Connie: That is so exciting.
Jan: Yeah. So if you want to and if you’re interested, mark your calendar, and in the next one or two weeks, we will really have the venue confirmed and the dates confirmed-confirmed. But it looks like it’s gonna be this weekend, what is it, 12, 13, 14 of September this year. So I’d love to see if you could come, I’d love to meet you. That’d be really wonderful.
Connie: That would be lovely.
Jan: I think you’re probably gonna be in February now at the lab, right? At [Jonah’s] lab?

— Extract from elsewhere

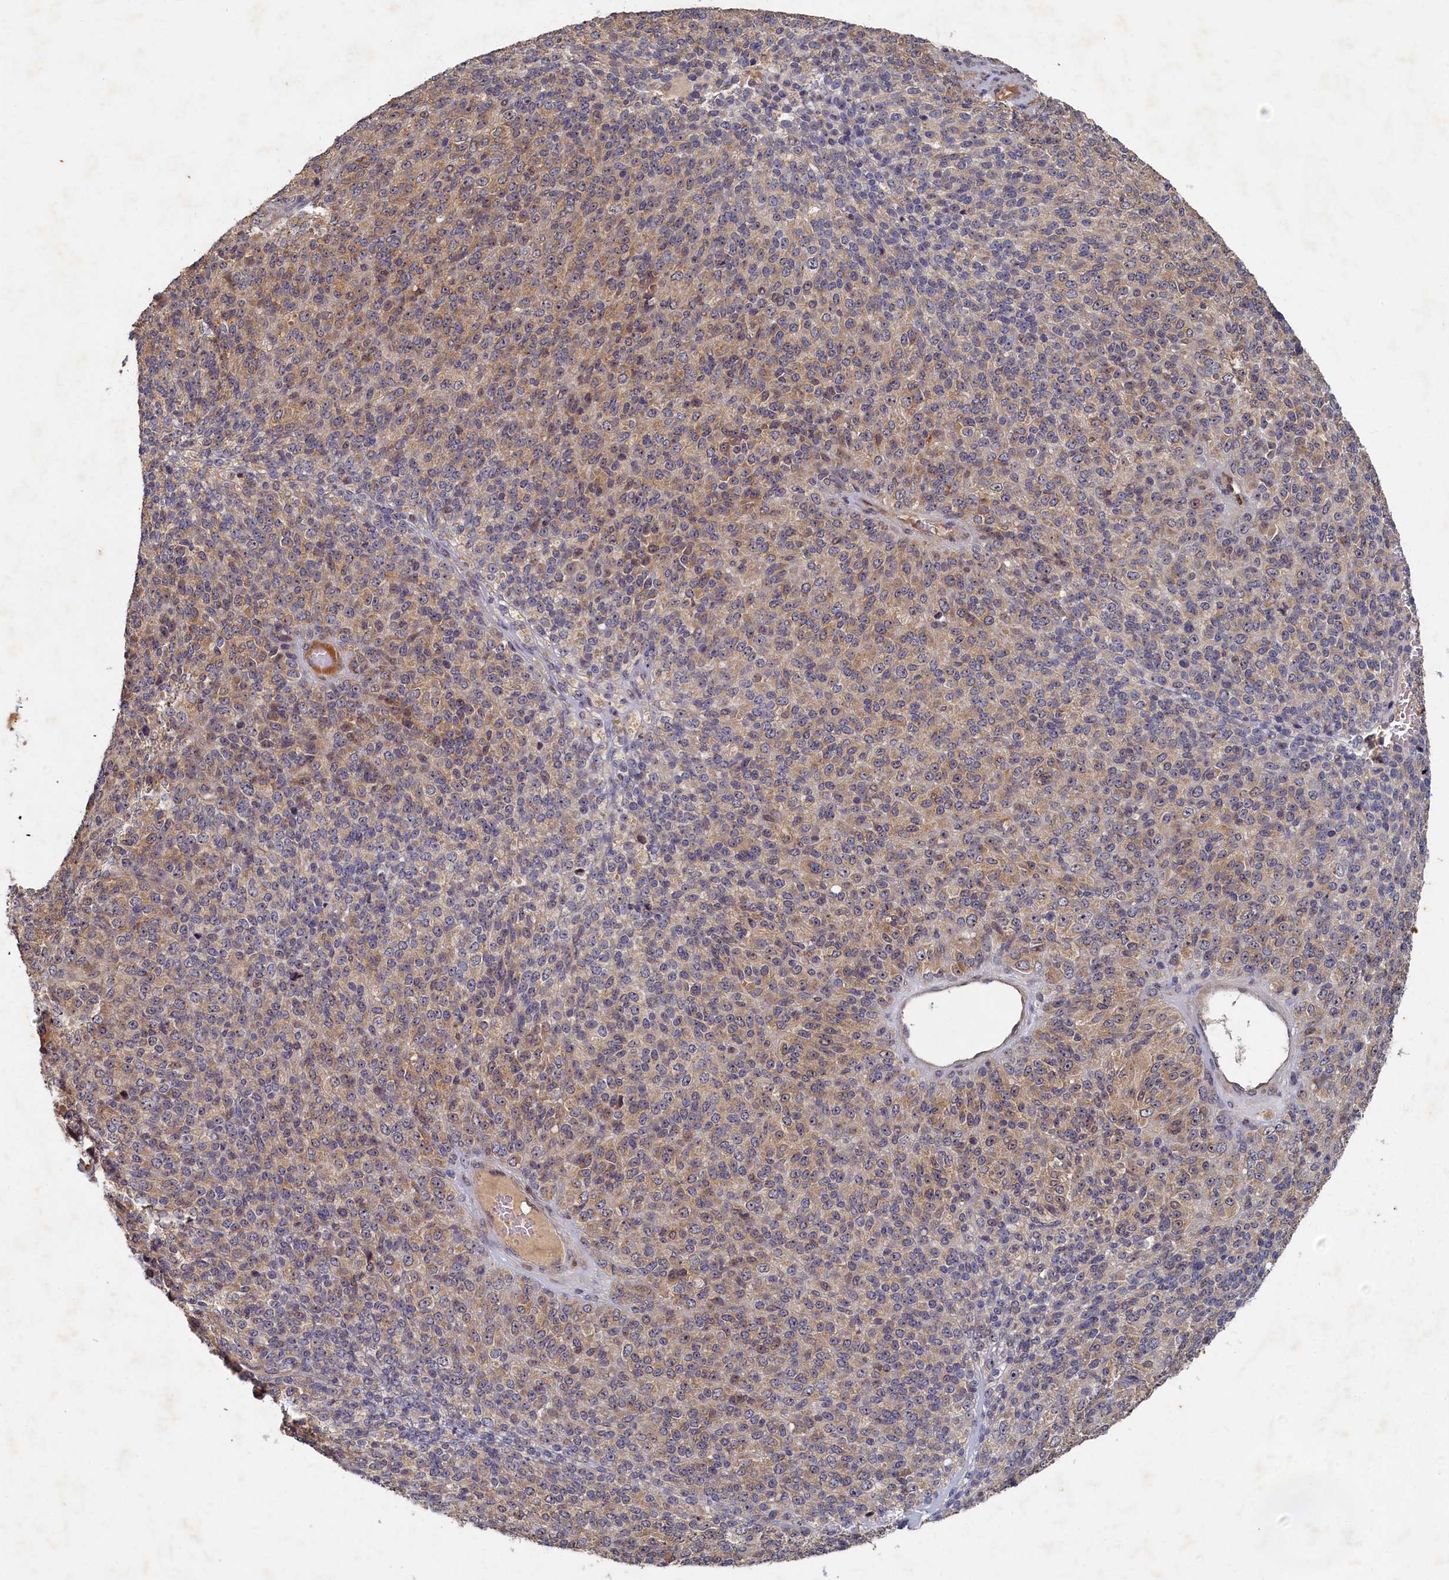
{"staining": {"intensity": "moderate", "quantity": ">75%", "location": "cytoplasmic/membranous"}, "tissue": "melanoma", "cell_type": "Tumor cells", "image_type": "cancer", "snomed": [{"axis": "morphology", "description": "Malignant melanoma, Metastatic site"}, {"axis": "topography", "description": "Brain"}], "caption": "Moderate cytoplasmic/membranous staining is appreciated in about >75% of tumor cells in malignant melanoma (metastatic site).", "gene": "CEP20", "patient": {"sex": "female", "age": 56}}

Connie: Yes. I leave Friday to go.
Jan: Very soon.
Jan: Nice, thank you. This is great. I wish I could come. Time doesn’t allow right now. We’re building the Child Health Center here in Basel, and it’s taking all, oof, all energy and space right now, so it would be very hard to justify to go away for a week, so I won’t be able to join. Maybe I’ll join for just half an hour or so and we’ll share about heart-based medicine.
Connie: That would be wonderful.
Jan: So that everybody is aware. But I won’t be able to come. Maybe if it works for you, it would be wonderful if you could come to San Francisco.
Connie: I’ll put it in my calendar-
Connie: And make plans for that.
Connie: Get your information.
Jan: Lovely. Thank you so much, Connie.
Connie: Thank you. We’ll talk soon.
Jan: We will. Thank you. Take care. Bye, bye.